#### RECORDS FOR THIS TASK

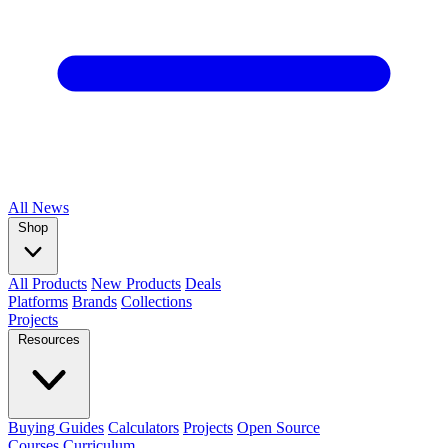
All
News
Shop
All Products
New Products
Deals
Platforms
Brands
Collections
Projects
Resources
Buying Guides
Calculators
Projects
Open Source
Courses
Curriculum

########
#### RECORDS FOR THIS TASK

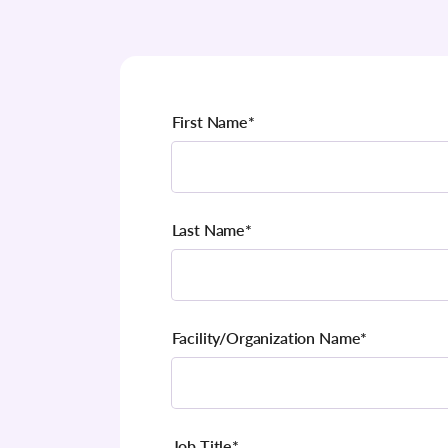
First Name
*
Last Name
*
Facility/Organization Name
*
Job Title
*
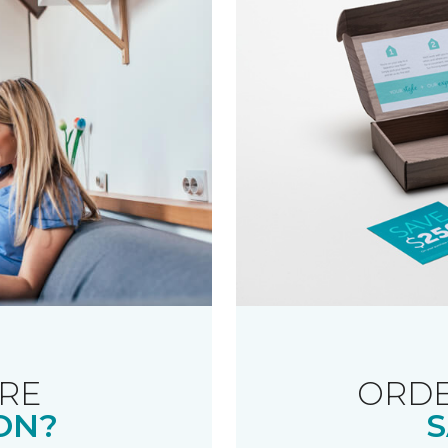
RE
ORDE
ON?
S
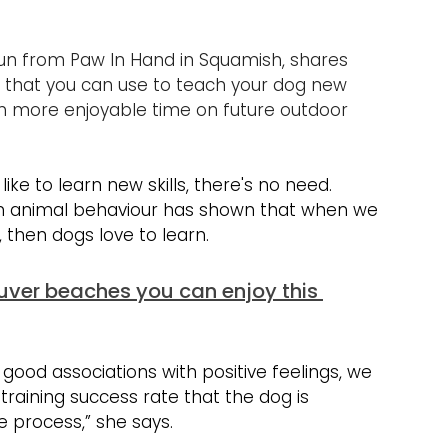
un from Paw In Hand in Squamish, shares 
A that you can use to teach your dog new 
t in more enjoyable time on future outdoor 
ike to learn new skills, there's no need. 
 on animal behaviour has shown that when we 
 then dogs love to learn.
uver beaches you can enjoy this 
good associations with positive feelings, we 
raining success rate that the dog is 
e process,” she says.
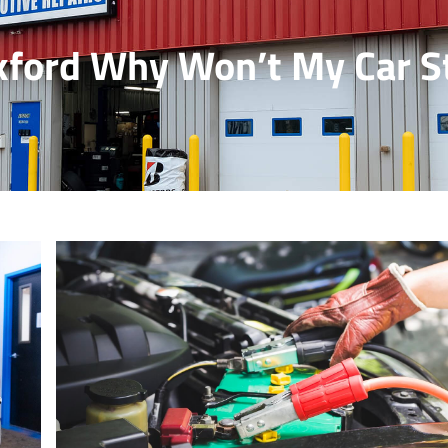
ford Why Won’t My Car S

########

[ACTION ITEM] Replace "positive feelings" with "pleasant feelings" in the lines starting at the one containing "un from Paw In Hand in Squamish, shares" and ending at the one containing "ford Why Won’t My Car S", keeping everything else the same. Give only those lines and leave the pictures out.

[RESULT FOR THIS EXERCISE]
un from Paw In Hand in Squamish, shares 
A that you can use to teach your dog new 
t in more enjoyable time on future outdoor 
ike to learn new skills, there's no need. 
 on animal behaviour has shown that when we 
 then dogs love to learn.
uver beaches you can enjoy this 
good associations with pleasant feelings, we 
raining success rate that the dog is 
e process,” she says.
ford Why Won’t My Car S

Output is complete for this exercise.